Dopo oltre due anni di intensi dibattiti, la Sezione Lavoro del Tribunale di Roma, con ordinanza del 26 luglio 2017, ha ritenuto fosse giunto il momento di porre in discussione la tenuta costituzionale di quello che può essere considerato il fulcro del Jobs Act e, a ben vedere, il simbolo dell’azione riformista portata avanti dal Governo Renzi, vale a dire il contratto a tutele crescenti. Così, ha sollevato la questione di incostituzionalità degli artt. 2, 3, 4 e 10 del d.lgs. n. 23 del 2015 per ritenuto contrasto con gli artt. 3, 4, 35, 76 e 177 comma 1 Cost.
A ben vedere, per motivare l’incostituzionalità del contratto a tutele crescenti, il giudice remittente avrebbe potuto seguire le numerose “piste” di incostituzionalità suggerite in questi due anni dalla copiosa dottrina che ha aspramente criticato il Jobs Acts. Invece, il giudice rimettente ha preferito soffermarsi su alcune questioni di giustizia sottese alla novella legislativa, tralasciando di far proprie quelle censure che erano già state affrontate dalla Corte costituzionale in precedenti sentenze. Così, il giudice rimettente, dopo aver implicitamente fatta salva la sostanza della riforma Fornero, assurta anche a tertium comparationis, ha da subito chiarito di non ritenere incostituzionale l’abolizione della reintegrazione sulla scorta di quell’orientamento della Corte costituzionale, da ultimo ribadito con sentenza n. 303 del 2011, secondo cui “la regola generale di integralità della riparazione e di equivalenza della stessa al pregiudizio cagionato al danneggiato non ha copertura costituzionale”.
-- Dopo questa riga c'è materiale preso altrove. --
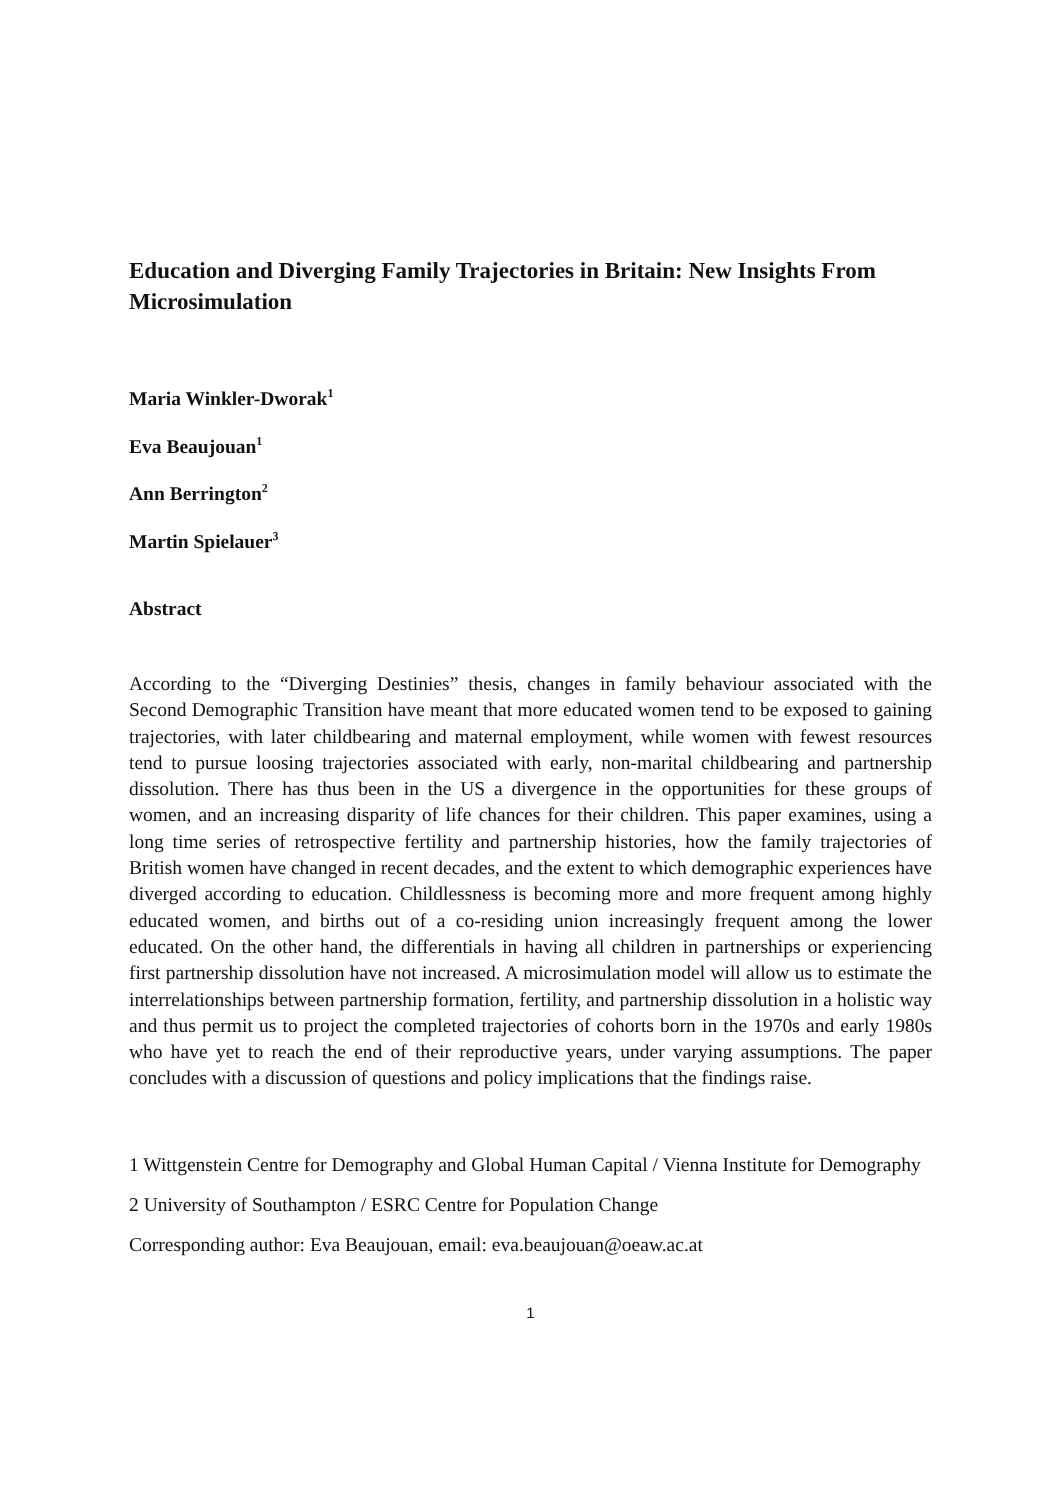Education and Diverging Family Trajectories in Britain: New Insights From Microsimulation
Maria Winkler-Dworak<sup>1</sup>
Eva Beaujouan<sup>1</sup>
Ann Berrington<sup>2</sup>
Martin Spielauer<sup>3</sup>
Abstract
According to the “Diverging Destinies” thesis, changes in family behaviour associated with the Second Demographic Transition have meant that more educated women tend to be exposed to gaining trajectories, with later childbearing and maternal employment, while women with fewest resources tend to pursue loosing trajectories associated with early, non-marital childbearing and partnership dissolution. There has thus been in the US a divergence in the opportunities for these groups of women, and an increasing disparity of life chances for their children. This paper examines, using a long time series of retrospective fertility and partnership histories, how the family trajectories of British women have changed in recent decades, and the extent to which demographic experiences have diverged according to education. Childlessness is becoming more and more frequent among highly educated women, and births out of a co-residing union increasingly frequent among the lower educated. On the other hand, the differentials in having all children in partnerships or experiencing first partnership dissolution have not increased. A microsimulation model will allow us to estimate the interrelationships between partnership formation, fertility, and partnership dissolution in a holistic way and thus permit us to project the completed trajectories of cohorts born in the 1970s and early 1980s who have yet to reach the end of their reproductive years, under varying assumptions. The paper concludes with a discussion of questions and policy implications that the findings raise.
1 Wittgenstein Centre for Demography and Global Human Capital / Vienna Institute for Demography
2 University of Southampton / ESRC Centre for Population Change
Corresponding author: Eva Beaujouan, email: eva.beaujouan@oeaw.ac.at
1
Sgomberato il campo dalla questione relativa alla legittimità costituzionale dell’abolizione della tutela reintegratoria, l’ordinanza di rimessione fonda le proprie censure di incostituzionalità sull’entità dell’indennità sanzionatoria del licenziamento privo di giustificato motivo oggettivo che il legislatore avrebbe determinato in misura “irrisoria”, “evanescente”, “inadeguata”, “modesta” e “fissa”. Secondo il Tribunale di Roma, infatti, l’indennità risarcitoria individuata dal legislatore con le disposizioni tacciate di incostituzionalità, in quanto “esigua”:
- produrrebbe una “ingiusta” disparità di trattamento tra lavoratori assunti prima e dopo la data di entrata in vigore della normativa tacciata di incostituzionalità (7 marzo 2015);
- priverebbe di qualsiasi carattere “deterrente, “sanzionatorio” o “punitivo” l’indennità risarcitoria, così determinando “di fatto un ripristino della libertà assoluta di licenziamento”.
Si tratta di due conseguenze che, a ben vedere, lungi dallo scaturire dall’entrata in vigore del “Jobs Act”, sono connaturate al recente diritto del lavoro e difficilmente possono essere evitate senza sacrificare (come invece ritengono di poter fare molti critici della riforma) altri valori di pari rango costituzionale come, ad esempio, il diritto al lavoro dei disoccupati, la libertà di iniziativa economica privata, e quindi la capacità competitiva delle imprese in un mercato globale, e, non da ultimo, la necessità di certezza del diritto di tutti gli operatori del sistema. Il necessario contemperamento dei valori affermati dalla nostra Costituzione è infatti scelta eminentemente politica che chi ha la responsabilità di governare è chiamato ad assumere in relazione alle contingenze del momento.